In the era we are in now, as agility expands beyond software development and begins to inform how entire organizations should function, we find that teams need something more people-centered than the original Manifesto.
Agile PeopleOps/Agile HR attempts to break through the Agile manifesto barriers and calls for intentional change. It demands organizations, leaders, and HR/PeopleOps practitioners to embrace challenges and improve mastery, be more transparent, and coach one another through feedforward and feedback.
The Agile Manifesto for PeopleOps takes a global perspective, recognizing that the most successful teams may be diverse and distributed but incredibly effective and synergistic.

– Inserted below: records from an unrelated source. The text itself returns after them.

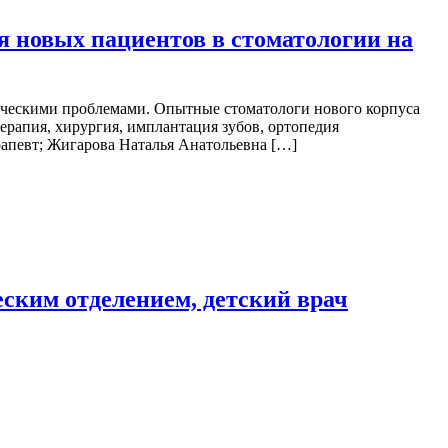
я новых пациентов в стоматологии на
ическими проблемами. Опытные стоматологи нового корпуса
ерапия, хирургия, имплантация зубов, ортопедия
рапевт; Жигарова Наталья Анатольевна […]
ским отделением, детский врач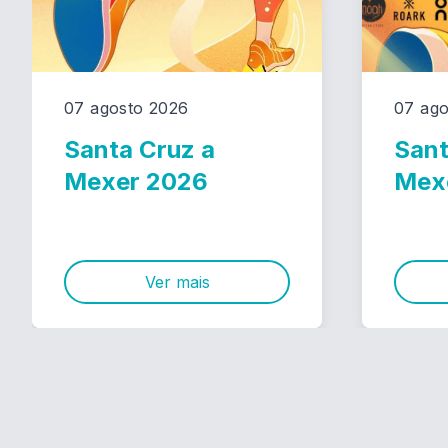
07 agosto 2026
07 ago
Santa Cruz a
Sant
Mexer 2026
Mex
Ver mais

The C-suite, leaders, and HR professionals must bid goodbye to hierarchical, bureaucratic traditional organizations and welcome opportunities to brainstorm ways to break down the barriers (such as silos, hierarchical approvals, and the like) and create a synergistic network of teams – the current and the future of work. The team of teams enables organizations to adapt and innovate quickly in an increasingly complicated world.
A growth mindset thrives on challenges and sees failure as a motivating springboard for advancement and mastery. Organizational members, including the top echelon, leaders, and HR, must embrace a mindset that helps them to embark on the journey of learning agility. Change and learning are constant in today’s VUCA world and cultivating a growth mindset is imperative.
Eminent researchers and organizations (like International Coach Federation, Human Capital Institute) highlight the importance of coaching culture as it correlates with an organization’s performance and employee experience. Leaders and managers need to be the drivers for building an intentional coaching culture by enabling team members and teams to realize their potential.
In today’s boundaryless global organizations and communities, members interact in various socio-cultural settings. To navigate the cultural dilemmas and differences in these settings, members need to develop transcultural competence – the ability to recognize, respect, reconcile and realize cultural dilemmas.